▶ DIRECTIONS FOR THIS TASK: Transcribe the data below exactly, but only from the line containing "のではなく、単にデータポイントを提供しているだけですが、" through its final line, both included.

Records excerpted from a collection

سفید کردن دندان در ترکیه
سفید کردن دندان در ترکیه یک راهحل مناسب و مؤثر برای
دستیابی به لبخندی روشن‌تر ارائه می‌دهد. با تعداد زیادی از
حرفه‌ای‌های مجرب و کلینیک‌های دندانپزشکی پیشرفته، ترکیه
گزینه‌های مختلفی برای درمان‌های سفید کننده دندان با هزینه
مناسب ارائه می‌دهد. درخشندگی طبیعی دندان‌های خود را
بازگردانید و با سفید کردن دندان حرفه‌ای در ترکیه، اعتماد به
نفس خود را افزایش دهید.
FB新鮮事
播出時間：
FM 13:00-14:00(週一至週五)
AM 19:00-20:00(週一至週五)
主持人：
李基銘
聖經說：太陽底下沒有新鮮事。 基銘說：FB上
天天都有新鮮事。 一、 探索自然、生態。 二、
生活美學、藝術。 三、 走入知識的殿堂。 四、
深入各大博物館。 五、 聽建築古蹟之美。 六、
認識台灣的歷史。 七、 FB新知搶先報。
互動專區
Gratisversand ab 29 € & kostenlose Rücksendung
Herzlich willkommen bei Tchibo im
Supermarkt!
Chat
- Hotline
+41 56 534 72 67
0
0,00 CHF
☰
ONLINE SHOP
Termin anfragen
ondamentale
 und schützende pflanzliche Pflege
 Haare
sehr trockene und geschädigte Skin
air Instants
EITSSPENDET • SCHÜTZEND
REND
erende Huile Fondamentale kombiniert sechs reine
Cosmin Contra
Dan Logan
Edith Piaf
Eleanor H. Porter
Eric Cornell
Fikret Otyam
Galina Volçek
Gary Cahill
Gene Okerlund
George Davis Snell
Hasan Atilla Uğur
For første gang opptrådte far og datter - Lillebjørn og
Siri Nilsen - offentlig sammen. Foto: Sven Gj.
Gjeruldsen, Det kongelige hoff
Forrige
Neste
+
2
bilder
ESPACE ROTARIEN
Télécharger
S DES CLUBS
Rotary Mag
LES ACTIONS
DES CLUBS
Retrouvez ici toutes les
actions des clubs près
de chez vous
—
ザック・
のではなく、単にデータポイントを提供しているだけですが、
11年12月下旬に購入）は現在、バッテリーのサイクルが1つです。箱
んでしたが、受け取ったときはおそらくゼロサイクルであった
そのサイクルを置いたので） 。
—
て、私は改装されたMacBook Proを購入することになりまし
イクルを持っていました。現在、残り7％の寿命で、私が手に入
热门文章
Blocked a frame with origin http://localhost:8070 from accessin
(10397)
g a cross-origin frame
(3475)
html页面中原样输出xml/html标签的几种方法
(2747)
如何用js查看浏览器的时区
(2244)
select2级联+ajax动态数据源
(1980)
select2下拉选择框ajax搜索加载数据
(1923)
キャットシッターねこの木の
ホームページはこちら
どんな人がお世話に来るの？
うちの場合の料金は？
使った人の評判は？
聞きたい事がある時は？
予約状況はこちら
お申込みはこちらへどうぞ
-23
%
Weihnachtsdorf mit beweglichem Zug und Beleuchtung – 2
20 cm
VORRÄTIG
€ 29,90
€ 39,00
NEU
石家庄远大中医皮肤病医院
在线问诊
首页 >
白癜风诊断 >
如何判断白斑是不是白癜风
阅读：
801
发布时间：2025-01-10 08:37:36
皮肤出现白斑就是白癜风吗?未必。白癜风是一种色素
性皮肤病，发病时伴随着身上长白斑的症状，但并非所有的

▶ RESPONSE BOX:
のではなく、単にデータポイントを提供しているだけですが、
11年12月下旬に購入）は現在、バッテリーのサイクルが1つです。箱
んでしたが、受け取ったときはおそらくゼロサイクルであった
そのサイクルを置いたので） 。
—
て、私は改装されたMacBook Proを購入することになりまし
イクルを持っていました。現在、残り7％の寿命で、私が手に入
热门文章
Blocked a frame with origin http://localhost:8070 from accessin
(10397)
g a cross-origin frame
(3475)
html页面中原样输出xml/html标签的几种方法
(2747)
如何用js查看浏览器的时区
(2244)
select2级联+ajax动态数据源
(1980)
select2下拉选择框ajax搜索加载数据
(1923)
キャットシッターねこの木の
ホームページはこちら
どんな人がお世話に来るの？
うちの場合の料金は？
使った人の評判は？
聞きたい事がある時は？
予約状況はこちら
お申込みはこちらへどうぞ
-23
%
Weihnachtsdorf mit beweglichem Zug und Beleuchtung – 2
20 cm
VORRÄTIG
€ 29,90
€ 39,00
NEU
石家庄远大中医皮肤病医院
在线问诊
首页 >
白癜风诊断 >
如何判断白斑是不是白癜风
阅读：
801
发布时间：2025-01-10 08:37:36
皮肤出现白斑就是白癜风吗?未必。白癜风是一种色素
性皮肤病，发病时伴随着身上长白斑的症状，但并非所有的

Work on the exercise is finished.